Knowing your soil, the right plants, the necessary amount of water and possible diseases will help you have a beautiful garden.
Living in Lubbock can pose a challenge to any gardener, but local experts can help you grow your garden.
in the center of Lubbock at 4111 University, the Lubbock Memorial Arboretum is a wonderful resource and a natural environment. They offer educational opportunities on all aspects of horticulture in the Lubbock area, and they are a great place for people of all ages to learn to grow flowers, trees, and vegetables. You can take a free tour any day of the week between 5 a.m. and midnight to explore the various types of gardens – including sensory gardens, rose gardens and wild flower gardens. The plants you will see in the gardens will most often have nametags to help you choose what to buy for your own garden. The Lubbock Memorial Arboretum is also a great place to picnic and simply admire the beautiful plants of West Texas.
A great resource for learning to garden is the Lubbock Master Gardeners Association. It offers classes and information to help budding gardeners. The association has a resource on their website, www.lubbockmastergardeners.org, where you can pose a question to a master gardener. Just type in a question about your garden and a trained expert will get back to you. Want to know what is in your dirt and what will make it healthier for your plants? The Lubbock Master Gardener Association offers soil testing kits for $10 - $15. The test will tell you what nutrients are present in your soil and whether they are in balance.

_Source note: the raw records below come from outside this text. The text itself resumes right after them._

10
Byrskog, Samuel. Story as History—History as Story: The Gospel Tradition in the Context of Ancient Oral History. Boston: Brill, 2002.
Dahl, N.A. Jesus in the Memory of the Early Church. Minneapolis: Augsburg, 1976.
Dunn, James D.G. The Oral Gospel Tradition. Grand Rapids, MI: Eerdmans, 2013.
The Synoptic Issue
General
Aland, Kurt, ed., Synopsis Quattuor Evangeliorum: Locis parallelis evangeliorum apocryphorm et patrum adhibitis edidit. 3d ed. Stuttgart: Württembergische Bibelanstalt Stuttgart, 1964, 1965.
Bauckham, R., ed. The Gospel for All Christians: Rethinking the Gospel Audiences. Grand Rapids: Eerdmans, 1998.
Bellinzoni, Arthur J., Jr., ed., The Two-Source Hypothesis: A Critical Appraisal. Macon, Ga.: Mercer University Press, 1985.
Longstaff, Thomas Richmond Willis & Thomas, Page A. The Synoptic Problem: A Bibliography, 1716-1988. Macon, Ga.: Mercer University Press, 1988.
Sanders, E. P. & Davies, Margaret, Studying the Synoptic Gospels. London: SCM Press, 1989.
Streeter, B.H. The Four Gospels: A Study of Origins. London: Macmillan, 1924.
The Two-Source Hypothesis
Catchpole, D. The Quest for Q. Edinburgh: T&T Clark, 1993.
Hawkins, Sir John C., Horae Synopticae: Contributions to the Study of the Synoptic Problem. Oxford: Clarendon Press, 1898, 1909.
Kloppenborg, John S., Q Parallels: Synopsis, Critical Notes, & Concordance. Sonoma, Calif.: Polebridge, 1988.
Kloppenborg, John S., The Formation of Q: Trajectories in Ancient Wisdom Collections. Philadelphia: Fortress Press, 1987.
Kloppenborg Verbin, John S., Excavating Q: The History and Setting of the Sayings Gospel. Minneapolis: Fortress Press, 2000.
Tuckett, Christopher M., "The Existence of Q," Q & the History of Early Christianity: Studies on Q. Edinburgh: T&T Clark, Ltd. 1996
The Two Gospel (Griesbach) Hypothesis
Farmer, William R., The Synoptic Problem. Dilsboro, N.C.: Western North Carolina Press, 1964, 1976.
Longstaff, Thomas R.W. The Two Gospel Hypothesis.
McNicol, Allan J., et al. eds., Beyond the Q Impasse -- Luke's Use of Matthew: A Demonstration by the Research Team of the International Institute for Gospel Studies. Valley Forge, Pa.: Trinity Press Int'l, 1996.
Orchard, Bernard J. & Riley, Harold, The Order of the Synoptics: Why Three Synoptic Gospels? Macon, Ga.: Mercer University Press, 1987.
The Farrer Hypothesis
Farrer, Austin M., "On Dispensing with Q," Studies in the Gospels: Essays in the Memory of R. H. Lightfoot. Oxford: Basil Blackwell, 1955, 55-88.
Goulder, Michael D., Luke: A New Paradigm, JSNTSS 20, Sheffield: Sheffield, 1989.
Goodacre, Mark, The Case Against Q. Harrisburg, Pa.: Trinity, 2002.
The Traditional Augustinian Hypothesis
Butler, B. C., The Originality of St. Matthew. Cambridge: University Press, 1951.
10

The results of the test will help you know what fertilizers to use and how to help your soil maximize fertility. Spring and fall are the best times to do this test.

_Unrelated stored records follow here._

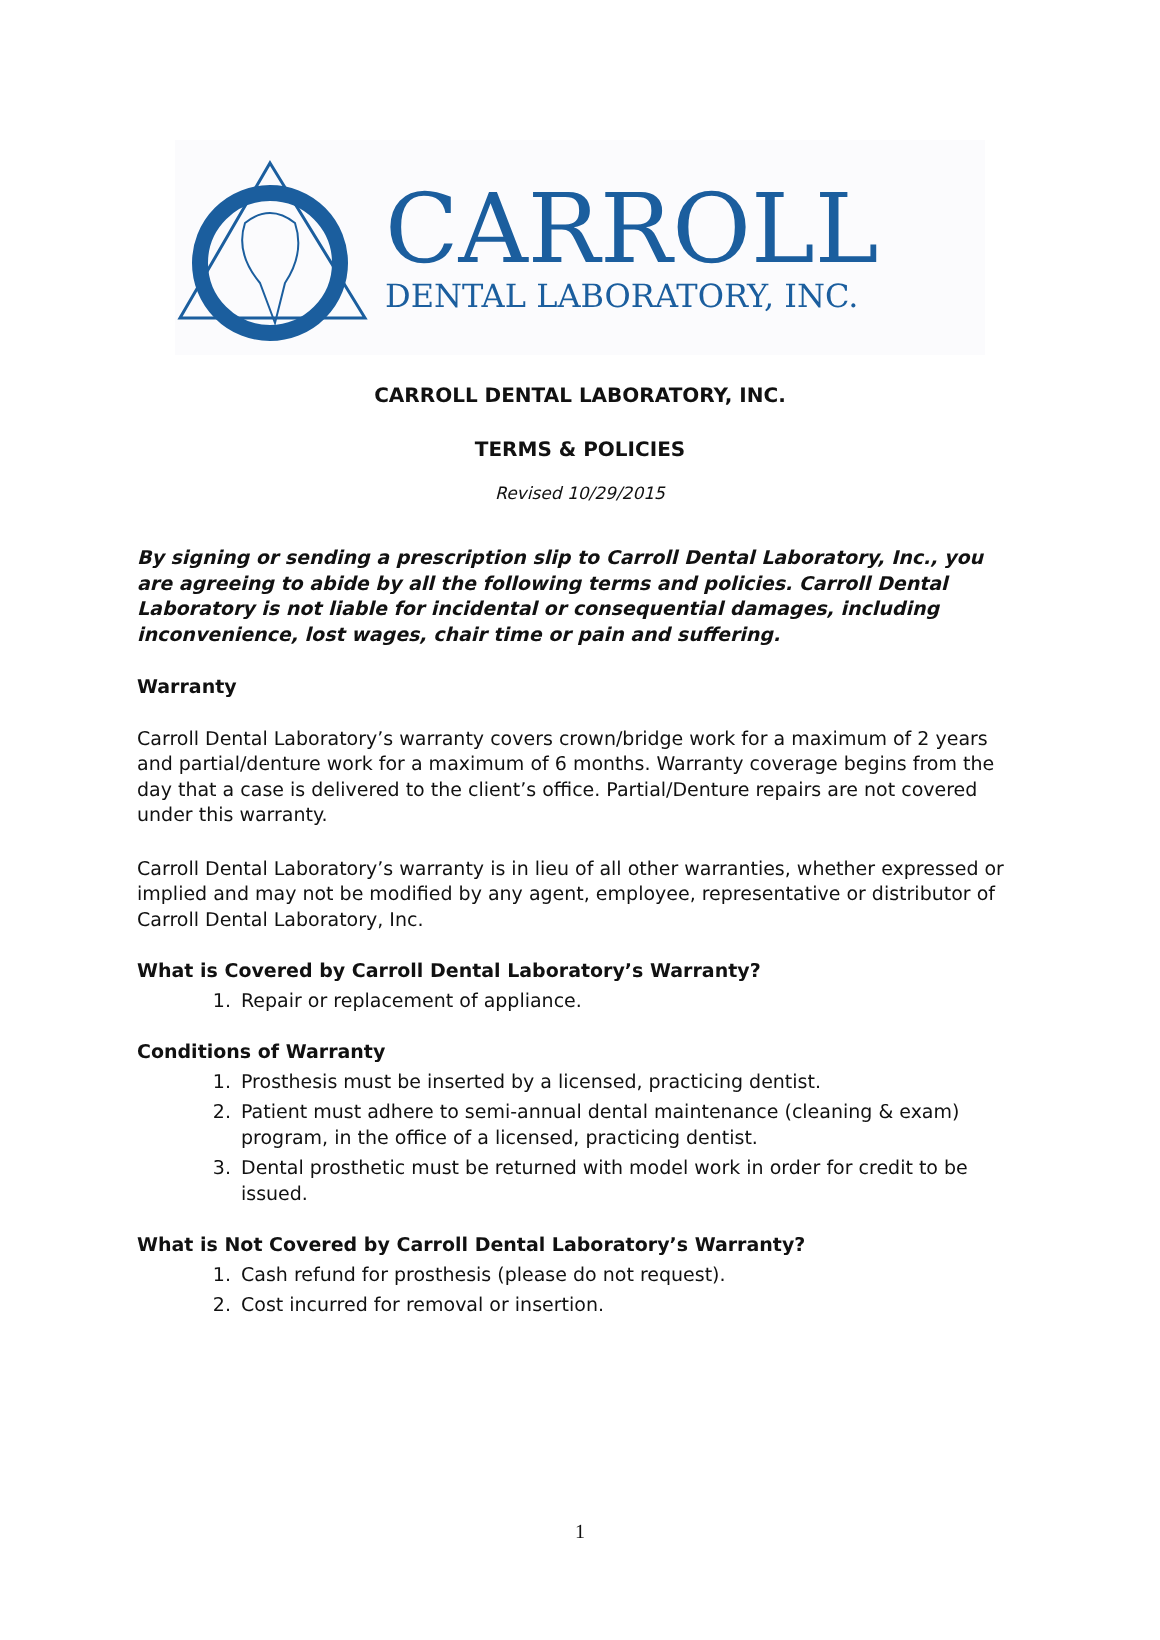CARROLL
DENTAL LABORATORY, INC.
CARROLL DENTAL LABORATORY, INC.
TERMS & POLICIES
Revised 10/29/2015
By signing or sending a prescription slip to Carroll Dental Laboratory, Inc., you are agreeing to abide by all the following terms and policies. Carroll Dental Laboratory is not liable for incidental or consequential damages, including inconvenience, lost wages, chair time or pain and suffering.
Warranty
Carroll Dental Laboratory’s warranty covers crown/bridge work for a maximum of 2 years and partial/denture work for a maximum of 6 months. Warranty coverage begins from the day that a case is delivered to the client’s office. Partial/Denture repairs are not covered under this warranty.
Carroll Dental Laboratory’s warranty is in lieu of all other warranties, whether expressed or implied and may not be modified by any agent, employee, representative or distributor of Carroll Dental Laboratory, Inc.
What is Covered by Carroll Dental Laboratory’s Warranty?
1. Repair or replacement of appliance.
Conditions of Warranty
1. Prosthesis must be inserted by a licensed, practicing dentist.
2. Patient must adhere to semi-annual dental maintenance (cleaning & exam) program, in the office of a licensed, practicing dentist.
3. Dental prosthetic must be returned with model work in order for credit to be issued.
What is Not Covered by Carroll Dental Laboratory’s Warranty?
1. Cash refund for prosthesis (please do not request).
2. Cost incurred for removal or insertion.
1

If you already have seedlings and are having trouble keeping them alive, the Texas A&M Agrilife website, www.plantclinic.tamu.edu, can help you keep your garden healthy and growing. Here, you can learn out about common problems such as “damping off,”

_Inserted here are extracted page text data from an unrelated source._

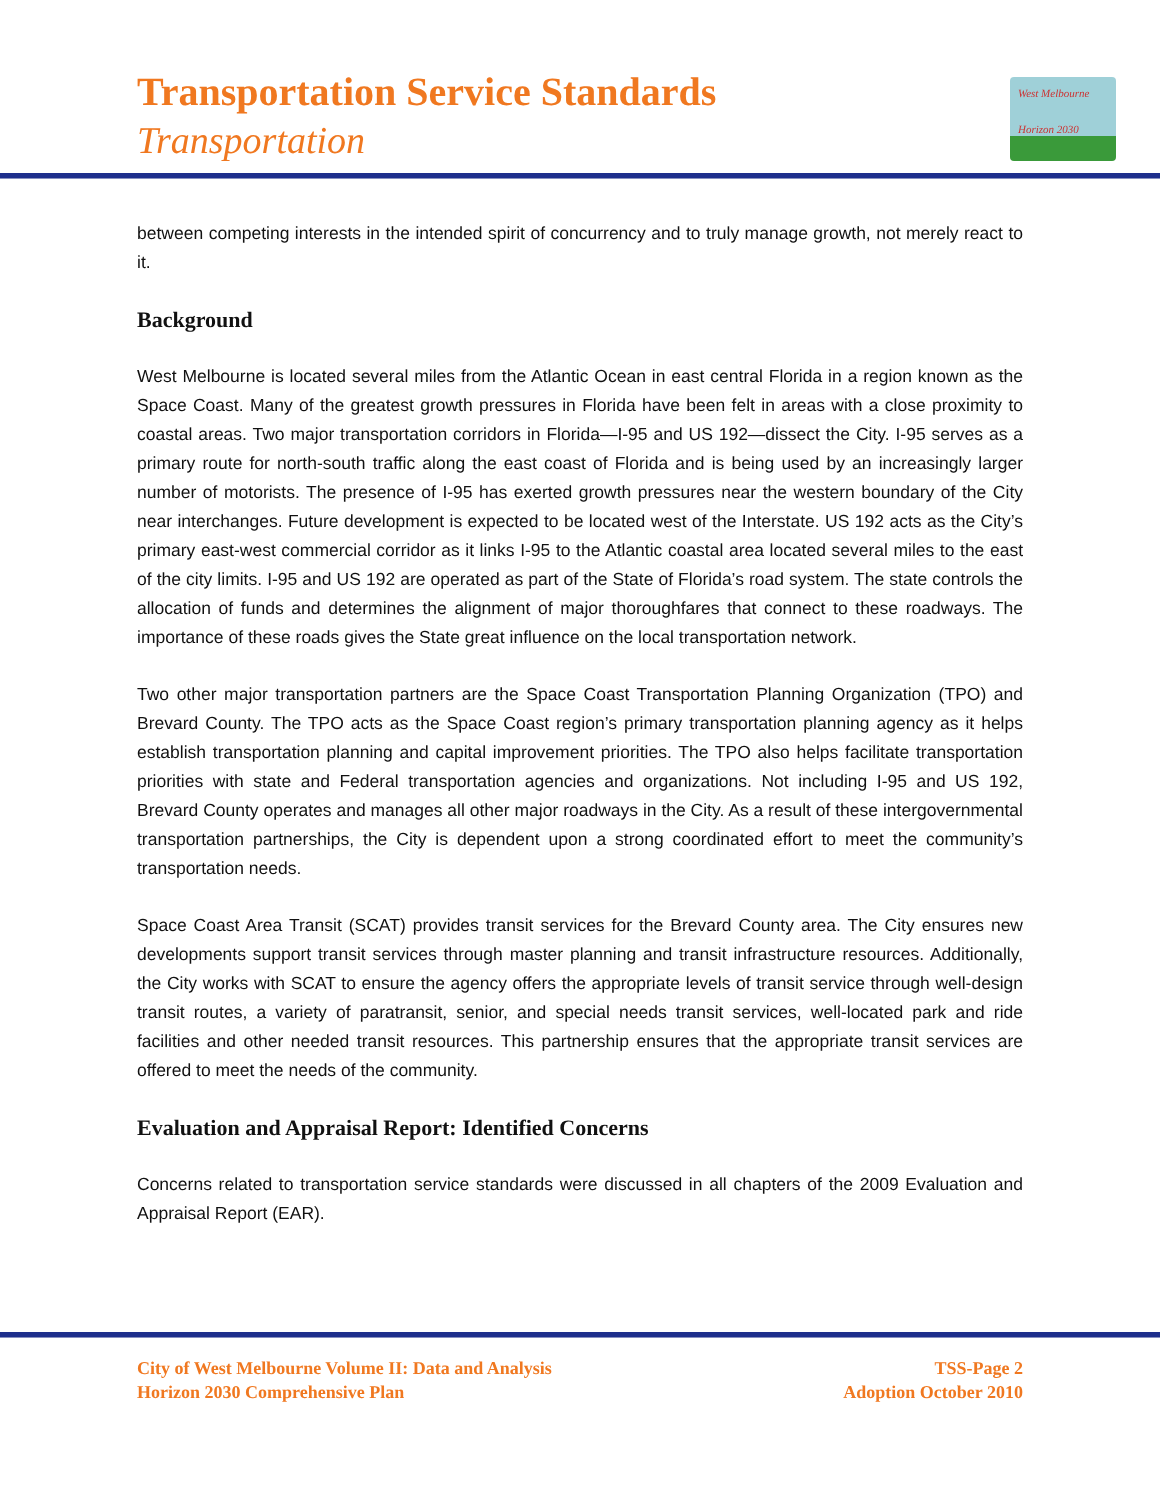Transportation Service Standards
Transportation
West Melbourne
Horizon 2030
between competing interests in the intended spirit of concurrency and to truly manage growth, not merely react to it.
Background
West Melbourne is located several miles from the Atlantic Ocean in east central Florida in a region known as the Space Coast. Many of the greatest growth pressures in Florida have been felt in areas with a close proximity to coastal areas. Two major transportation corridors in Florida—I-95 and US 192—dissect the City. I-95 serves as a primary route for north-south traffic along the east coast of Florida and is being used by an increasingly larger number of motorists. The presence of I-95 has exerted growth pressures near the western boundary of the City near interchanges. Future development is expected to be located west of the Interstate. US 192 acts as the City’s primary east-west commercial corridor as it links I-95 to the Atlantic coastal area located several miles to the east of the city limits. I-95 and US 192 are operated as part of the State of Florida’s road system. The state controls the allocation of funds and determines the alignment of major thoroughfares that connect to these roadways. The importance of these roads gives the State great influence on the local transportation network.
Two other major transportation partners are the Space Coast Transportation Planning Organization (TPO) and Brevard County. The TPO acts as the Space Coast region’s primary transportation planning agency as it helps establish transportation planning and capital improvement priorities. The TPO also helps facilitate transportation priorities with state and Federal transportation agencies and organizations. Not including I-95 and US 192, Brevard County operates and manages all other major roadways in the City. As a result of these intergovernmental transportation partnerships, the City is dependent upon a strong coordinated effort to meet the community’s transportation needs.
Space Coast Area Transit (SCAT) provides transit services for the Brevard County area. The City ensures new developments support transit services through master planning and transit infrastructure resources. Additionally, the City works with SCAT to ensure the agency offers the appropriate levels of transit service through well-design transit routes, a variety of paratransit, senior, and special needs transit services, well-located park and ride facilities and other needed transit resources. This partnership ensures that the appropriate transit services are offered to meet the needs of the community.
Evaluation and Appraisal Report: Identified Concerns
Concerns related to transportation service standards were discussed in all chapters of the 2009 Evaluation and Appraisal Report (EAR).
City of West Melbourne Volume II: Data and Analysis
Horizon 2030 Comprehensive Plan
TSS-Page 2
Adoption October 2010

The website explains, “Typical symptoms occur soon after plant germinates. This can occur very quickly and appear to start at the base of the seedling.” This kind of fungi kills the young plant or it can attack the seed before it breaks ground. They also offer useful tips on how to prevent such garden trauma. To help West Texans overcome their tomato troubles, for instance, they provide pictures to help you identify what is taxing your tasty tomatoes and advice on how to treat them.
Vikram Baliga, the Lubbock County Horticulture agent with Texas A&M Agrilife Extension Office, said living out in West Texas we must always think about irrigation regardless of what we are trying to grow. He suggests two ways we can help our gardens have the right amount of moisture. First, “all plants need to have all the water they need especially when they are young.” And he said, as the roots grow and become established, the less water is a concern, but still be sure to keep your garden irrigated. Second, he suggests using good mulch because it retains soil moisture and protects from a random late freeze. Putting about 3 to 4 inches of mulch around a young plant will protect it and keep it moist for proper growing.
Having a garden is work, but so much fun. Knowing your soil, the right plants, the necessary amount of water and possible diseases will help you have a beautiful garden.
Happy gardening this year, and may your seeds grow!